◆ TASK BRIEF
Be exact. Print each record as it stands.

◆ AVAILABLE RECORDS
= Beginning of Section =

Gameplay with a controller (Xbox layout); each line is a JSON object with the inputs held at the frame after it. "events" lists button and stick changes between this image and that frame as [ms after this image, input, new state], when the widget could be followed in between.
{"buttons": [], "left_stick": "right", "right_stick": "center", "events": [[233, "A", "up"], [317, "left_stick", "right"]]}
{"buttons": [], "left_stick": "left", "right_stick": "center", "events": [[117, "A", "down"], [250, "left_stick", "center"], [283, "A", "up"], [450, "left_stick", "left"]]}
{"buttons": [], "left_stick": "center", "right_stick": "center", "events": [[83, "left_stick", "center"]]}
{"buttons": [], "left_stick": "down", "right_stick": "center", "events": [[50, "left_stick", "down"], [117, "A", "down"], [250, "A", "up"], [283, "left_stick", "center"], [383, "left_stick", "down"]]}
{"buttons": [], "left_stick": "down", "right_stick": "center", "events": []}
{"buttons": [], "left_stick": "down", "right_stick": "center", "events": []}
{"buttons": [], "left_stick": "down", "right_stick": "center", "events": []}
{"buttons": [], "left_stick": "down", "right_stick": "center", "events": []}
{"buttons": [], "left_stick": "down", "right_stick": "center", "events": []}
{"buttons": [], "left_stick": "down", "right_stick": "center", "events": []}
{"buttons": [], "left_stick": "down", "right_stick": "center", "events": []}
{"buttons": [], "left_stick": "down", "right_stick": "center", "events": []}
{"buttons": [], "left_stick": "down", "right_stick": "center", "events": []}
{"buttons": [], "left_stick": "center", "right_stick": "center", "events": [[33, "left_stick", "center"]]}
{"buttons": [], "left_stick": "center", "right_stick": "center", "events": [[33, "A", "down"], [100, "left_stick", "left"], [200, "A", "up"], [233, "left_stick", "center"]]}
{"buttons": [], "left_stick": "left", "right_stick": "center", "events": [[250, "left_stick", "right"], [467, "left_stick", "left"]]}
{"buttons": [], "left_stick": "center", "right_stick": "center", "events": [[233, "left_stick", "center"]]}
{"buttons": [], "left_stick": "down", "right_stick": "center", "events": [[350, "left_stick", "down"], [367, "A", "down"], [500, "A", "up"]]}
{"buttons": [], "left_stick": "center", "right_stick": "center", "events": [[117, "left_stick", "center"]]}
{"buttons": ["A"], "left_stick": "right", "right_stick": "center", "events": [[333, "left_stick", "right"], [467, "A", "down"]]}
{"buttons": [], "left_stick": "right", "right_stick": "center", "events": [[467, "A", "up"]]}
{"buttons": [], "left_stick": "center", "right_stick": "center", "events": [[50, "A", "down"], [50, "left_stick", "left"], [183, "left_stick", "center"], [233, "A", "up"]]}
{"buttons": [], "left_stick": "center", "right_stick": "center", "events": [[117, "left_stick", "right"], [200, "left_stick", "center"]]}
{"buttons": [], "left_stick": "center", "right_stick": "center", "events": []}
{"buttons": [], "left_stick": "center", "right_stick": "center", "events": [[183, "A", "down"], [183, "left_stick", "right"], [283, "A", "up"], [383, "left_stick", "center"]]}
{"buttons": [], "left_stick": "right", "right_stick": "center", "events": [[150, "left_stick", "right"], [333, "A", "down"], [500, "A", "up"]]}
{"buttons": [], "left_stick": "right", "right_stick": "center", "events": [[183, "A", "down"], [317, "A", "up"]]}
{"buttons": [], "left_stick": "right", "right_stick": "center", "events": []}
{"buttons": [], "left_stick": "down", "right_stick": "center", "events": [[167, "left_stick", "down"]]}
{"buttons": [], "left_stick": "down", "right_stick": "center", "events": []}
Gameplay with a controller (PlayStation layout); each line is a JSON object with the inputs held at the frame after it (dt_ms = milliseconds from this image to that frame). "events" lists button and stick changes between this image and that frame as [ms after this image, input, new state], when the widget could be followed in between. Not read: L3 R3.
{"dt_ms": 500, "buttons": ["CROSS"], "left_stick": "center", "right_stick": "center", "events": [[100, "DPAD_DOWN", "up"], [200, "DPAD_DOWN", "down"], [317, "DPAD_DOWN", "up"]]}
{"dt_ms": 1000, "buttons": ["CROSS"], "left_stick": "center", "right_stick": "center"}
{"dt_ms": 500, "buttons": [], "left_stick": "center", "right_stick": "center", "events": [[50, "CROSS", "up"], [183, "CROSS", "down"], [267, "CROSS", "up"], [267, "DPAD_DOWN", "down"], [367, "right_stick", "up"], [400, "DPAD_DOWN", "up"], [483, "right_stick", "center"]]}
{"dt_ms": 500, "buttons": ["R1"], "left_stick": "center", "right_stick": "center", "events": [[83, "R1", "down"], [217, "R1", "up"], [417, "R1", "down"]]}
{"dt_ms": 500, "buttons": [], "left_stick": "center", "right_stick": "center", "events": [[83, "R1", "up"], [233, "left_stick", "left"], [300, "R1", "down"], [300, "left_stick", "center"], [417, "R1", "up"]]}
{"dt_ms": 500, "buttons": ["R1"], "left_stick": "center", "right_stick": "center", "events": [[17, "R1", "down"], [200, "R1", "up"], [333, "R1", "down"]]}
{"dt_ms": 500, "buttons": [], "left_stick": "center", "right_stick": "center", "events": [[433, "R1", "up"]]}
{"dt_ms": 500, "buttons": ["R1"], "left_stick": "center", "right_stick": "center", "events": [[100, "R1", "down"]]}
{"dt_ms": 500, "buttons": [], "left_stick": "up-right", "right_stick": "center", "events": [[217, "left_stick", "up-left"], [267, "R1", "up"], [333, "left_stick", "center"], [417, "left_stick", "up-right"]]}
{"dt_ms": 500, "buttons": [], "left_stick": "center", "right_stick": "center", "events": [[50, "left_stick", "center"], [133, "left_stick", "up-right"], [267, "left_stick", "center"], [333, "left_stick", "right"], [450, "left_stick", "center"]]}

= End of Section =

◆ SOLUTION FOR THIS TASK
Gameplay with a controller (Xbox layout); each line is a JSON object with the inputs held at the frame after it. "events" lists button and stick changes between this image and that frame as [ms after this image, input, new state], when the widget could be followed in between.
{"buttons": [], "left_stick": "right", "right_stick": "center", "events": [[233, "A", "up"], [317, "left_stick", "right"]]}
{"buttons": [], "left_stick": "left", "right_stick": "center", "events": [[117, "A", "down"], [250, "left_stick", "center"], [283, "A", "up"], [450, "left_stick", "left"]]}
{"buttons": [], "left_stick": "center", "right_stick": "center", "events": [[83, "left_stick", "center"]]}
{"buttons": [], "left_stick": "down", "right_stick": "center", "events": [[50, "left_stick", "down"], [117, "A", "down"], [250, "A", "up"], [283, "left_stick", "center"], [383, "left_stick", "down"]]}
{"buttons": [], "left_stick": "down", "right_stick": "center", "events": []}
{"buttons": [], "left_stick": "down", "right_stick": "center", "events": []}
{"buttons": [], "left_stick": "down", "right_stick": "center", "events": []}
{"buttons": [], "left_stick": "down", "right_stick": "center", "events": []}
{"buttons": [], "left_stick": "down", "right_stick": "center", "events": []}
{"buttons": [], "left_stick": "down", "right_stick": "center", "events": []}
{"buttons": [], "left_stick": "down", "right_stick": "center", "events": []}
{"buttons": [], "left_stick": "down", "right_stick": "center", "events": []}
{"buttons": [], "left_stick": "down", "right_stick": "center", "events": []}
{"buttons": [], "left_stick": "center", "right_stick": "center", "events": [[33, "left_stick", "center"]]}
{"buttons": [], "left_stick": "center", "right_stick": "center", "events": [[33, "A", "down"], [100, "left_stick", "left"], [200, "A", "up"], [233, "left_stick", "center"]]}
{"buttons": [], "left_stick": "left", "right_stick": "center", "events": [[250, "left_stick", "right"], [467, "left_stick", "left"]]}
{"buttons": [], "left_stick": "center", "right_stick": "center", "events": [[233, "left_stick", "center"]]}
{"buttons": [], "left_stick": "down", "right_stick": "center", "events": [[350, "left_stick", "down"], [367, "A", "down"], [500, "A", "up"]]}
{"buttons": [], "left_stick": "center", "right_stick": "center", "events": [[117, "left_stick", "center"]]}
{"buttons": ["A"], "left_stick": "right", "right_stick": "center", "events": [[333, "left_stick", "right"], [467, "A", "down"]]}
{"buttons": [], "left_stick": "right", "right_stick": "center", "events": [[467, "A", "up"]]}
{"buttons": [], "left_stick": "center", "right_stick": "center", "events": [[50, "A", "down"], [50, "left_stick", "left"], [183, "left_stick", "center"], [233, "A", "up"]]}
{"buttons": [], "left_stick": "center", "right_stick": "center", "events": [[117, "left_stick", "right"], [200, "left_stick", "center"]]}
{"buttons": [], "left_stick": "center", "right_stick": "center", "events": []}
{"buttons": [], "left_stick": "center", "right_stick": "center", "events": [[183, "A", "down"], [183, "left_stick", "right"], [283, "A", "up"], [383, "left_stick", "center"]]}
{"buttons": [], "left_stick": "right", "right_stick": "center", "events": [[150, "left_stick", "right"], [333, "A", "down"], [500, "A", "up"]]}
{"buttons": [], "left_stick": "right", "right_stick": "center", "events": [[183, "A", "down"], [317, "A", "up"]]}
{"buttons": [], "left_stick": "right", "right_stick": "center", "events": []}
{"buttons": [], "left_stick": "down", "right_stick": "center", "events": [[167, "left_stick", "down"]]}
{"buttons": [], "left_stick": "down", "right_stick": "center", "events": []}
Gameplay with a controller (PlayStation layout); each line is a JSON object with the inputs held at the frame after it (dt_ms = milliseconds from this image to that frame). "events" lists button and stick changes between this image and that frame as [ms after this image, input, new state], when the widget could be followed in between. Not read: L3 R3.
{"dt_ms": 500, "buttons": ["CROSS"], "left_stick": "center", "right_stick": "center", "events": [[100, "DPAD_DOWN", "up"], [200, "DPAD_DOWN", "down"], [317, "DPAD_DOWN", "up"]]}
{"dt_ms": 1000, "buttons": ["CROSS"], "left_stick": "center", "right_stick": "center"}
{"dt_ms": 500, "buttons": [], "left_stick": "center", "right_stick": "center", "events": [[50, "CROSS", "up"], [183, "CROSS", "down"], [267, "CROSS", "up"], [267, "DPAD_DOWN", "down"], [367, "right_stick", "up"], [400, "DPAD_DOWN", "up"], [483, "right_stick", "center"]]}
{"dt_ms": 500, "buttons": ["R1"], "left_stick": "center", "right_stick": "center", "events": [[83, "R1", "down"], [217, "R1", "up"], [417, "R1", "down"]]}
{"dt_ms": 500, "buttons": [], "left_stick": "center", "right_stick": "center", "events": [[83, "R1", "up"], [233, "left_stick", "left"], [300, "R1", "down"], [300, "left_stick", "center"], [417, "R1", "up"]]}
{"dt_ms": 500, "buttons": ["R1"], "left_stick": "center", "right_stick": "center", "events": [[17, "R1", "down"], [200, "R1", "up"], [333, "R1", "down"]]}
{"dt_ms": 500, "buttons": [], "left_stick": "center", "right_stick": "center", "events": [[433, "R1", "up"]]}
{"dt_ms": 500, "buttons": ["R1"], "left_stick": "center", "right_stick": "center", "events": [[100, "R1", "down"]]}
{"dt_ms": 500, "buttons": [], "left_stick": "up-right", "right_stick": "center", "events": [[217, "left_stick", "up-left"], [267, "R1", "up"], [333, "left_stick", "center"], [417, "left_stick", "up-right"]]}
{"dt_ms": 500, "buttons": [], "left_stick": "center", "right_stick": "center", "events": [[50, "left_stick", "center"], [133, "left_stick", "up-right"], [267, "left_stick", "center"], [333, "left_stick", "right"], [450, "left_stick", "center"]]}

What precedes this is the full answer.